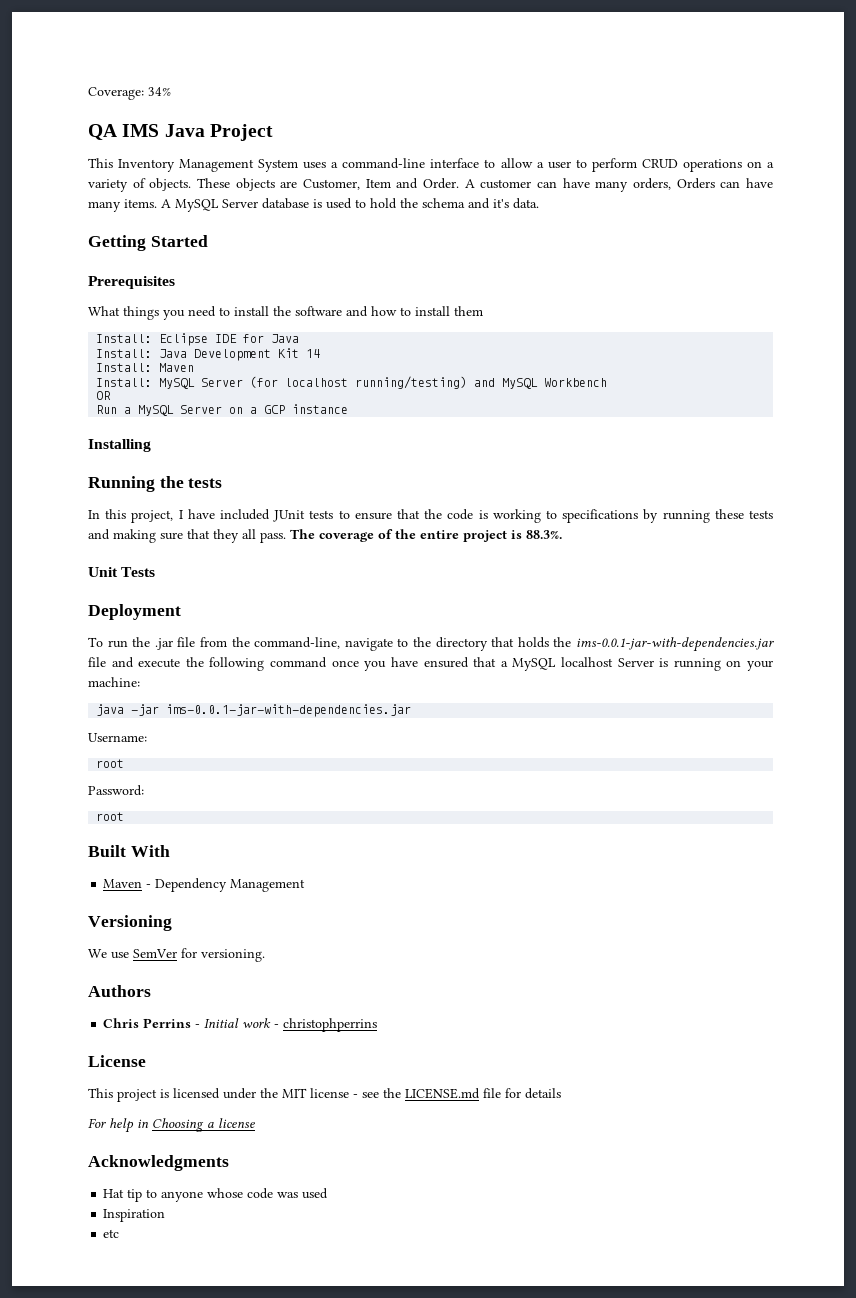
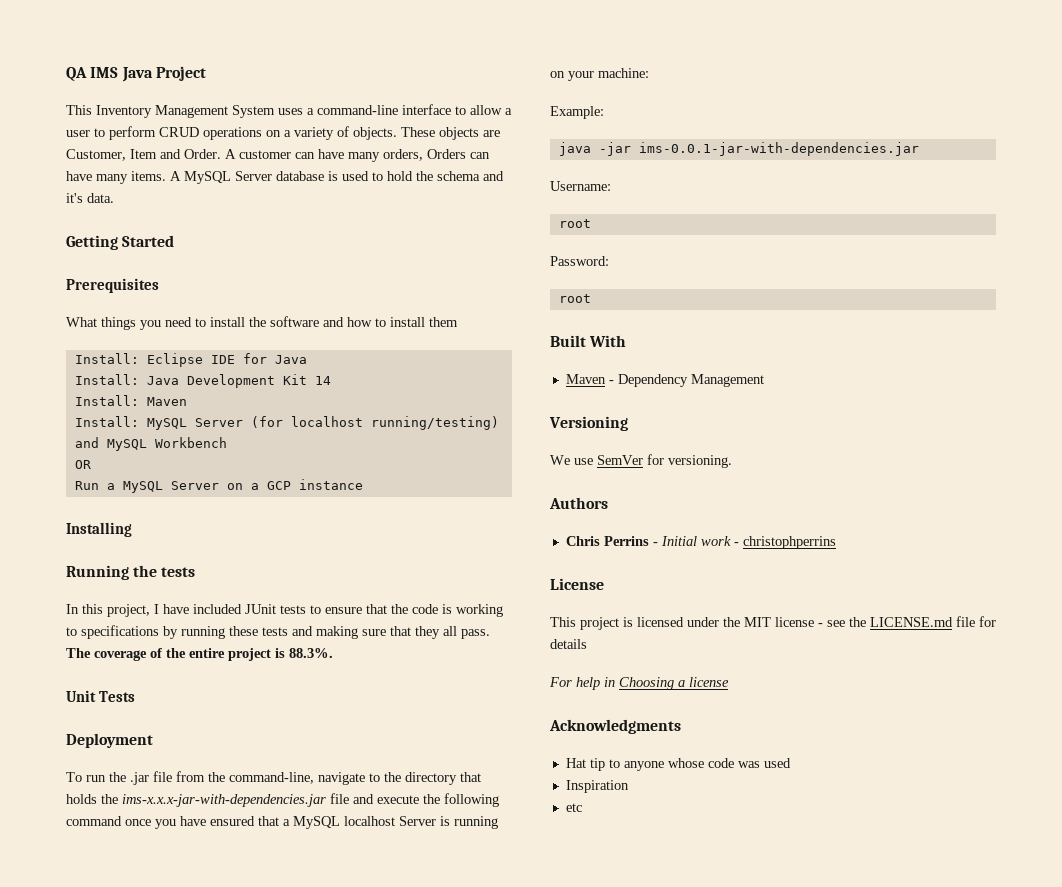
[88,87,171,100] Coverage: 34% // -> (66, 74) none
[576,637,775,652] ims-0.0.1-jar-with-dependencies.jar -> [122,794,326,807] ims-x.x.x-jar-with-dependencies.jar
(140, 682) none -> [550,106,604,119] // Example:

---

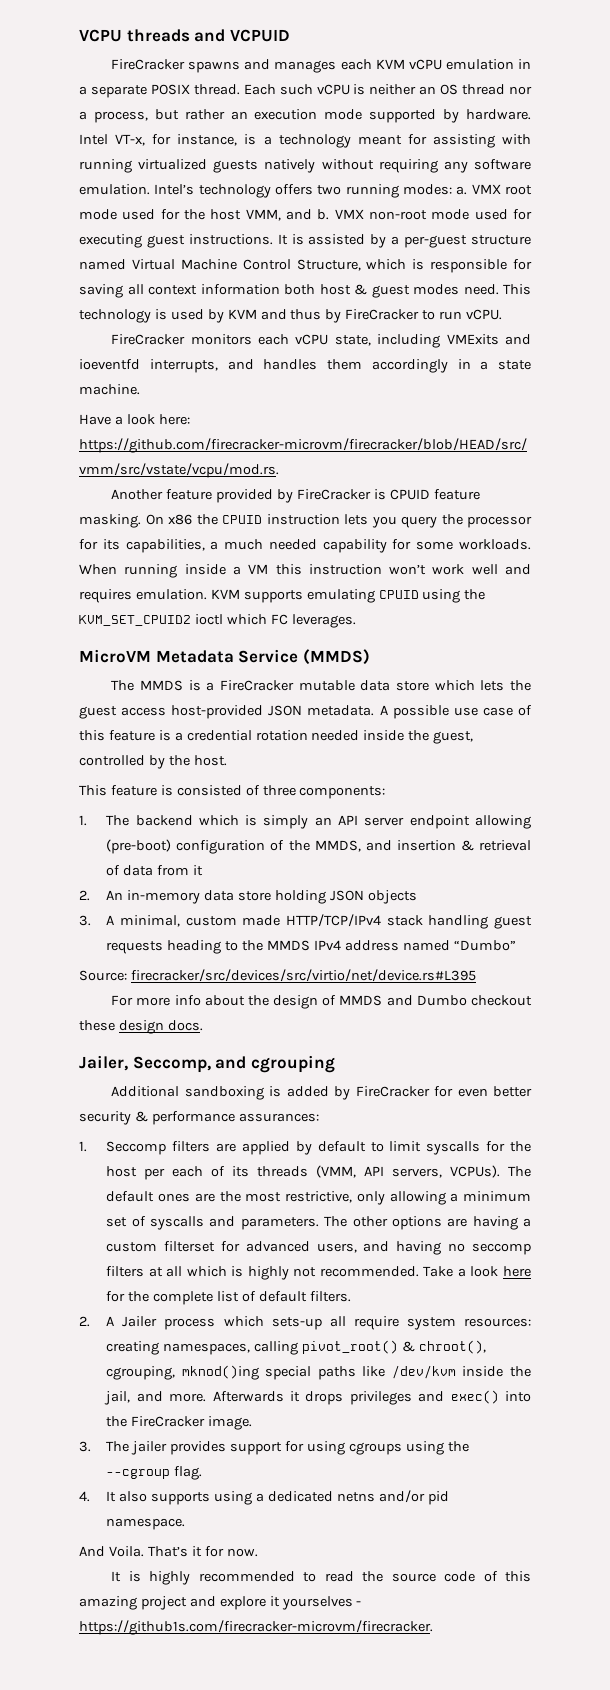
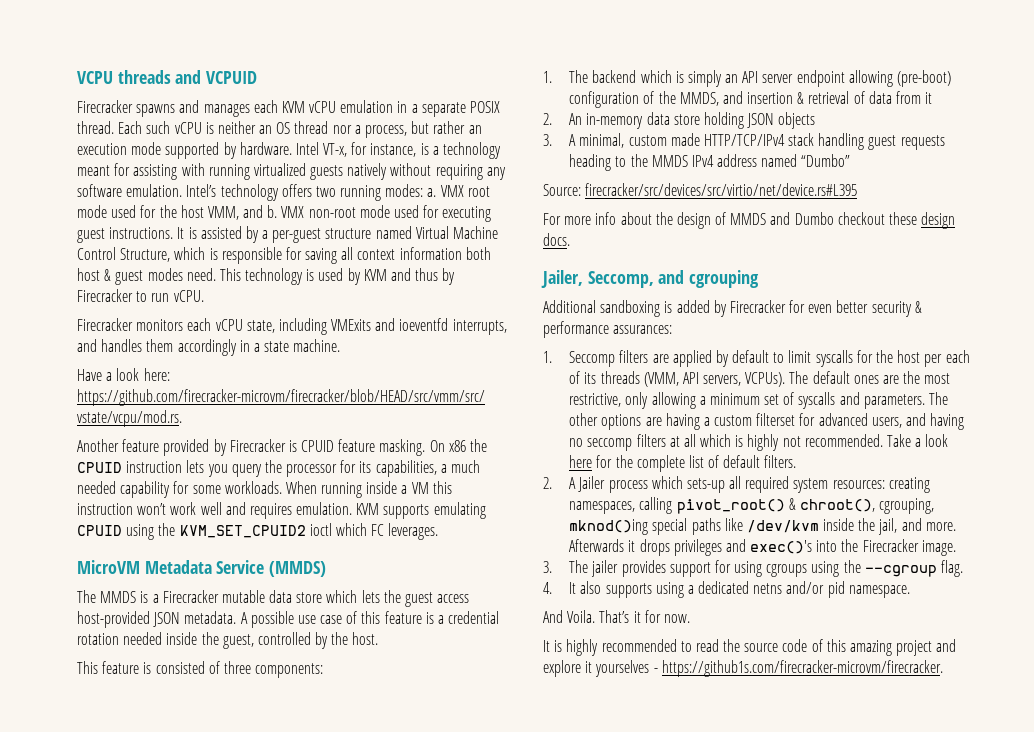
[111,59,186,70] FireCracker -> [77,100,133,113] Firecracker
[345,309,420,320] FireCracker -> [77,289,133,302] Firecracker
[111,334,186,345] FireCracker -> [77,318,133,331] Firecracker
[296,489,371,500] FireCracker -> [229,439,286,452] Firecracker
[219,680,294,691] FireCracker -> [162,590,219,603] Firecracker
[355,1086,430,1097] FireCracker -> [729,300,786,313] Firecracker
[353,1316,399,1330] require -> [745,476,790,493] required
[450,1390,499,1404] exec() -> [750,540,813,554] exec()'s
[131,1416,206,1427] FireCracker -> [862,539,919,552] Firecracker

◆ WHAT IS REQUIRED ◆
Every line above with the word "none" belongs in the answer, copied as written.

◆ RESPONSE TO THE TASK ◆
[88,87,171,100] Coverage: 34% // -> (66, 74) none
(140, 682) none -> [550,106,604,119] // Example:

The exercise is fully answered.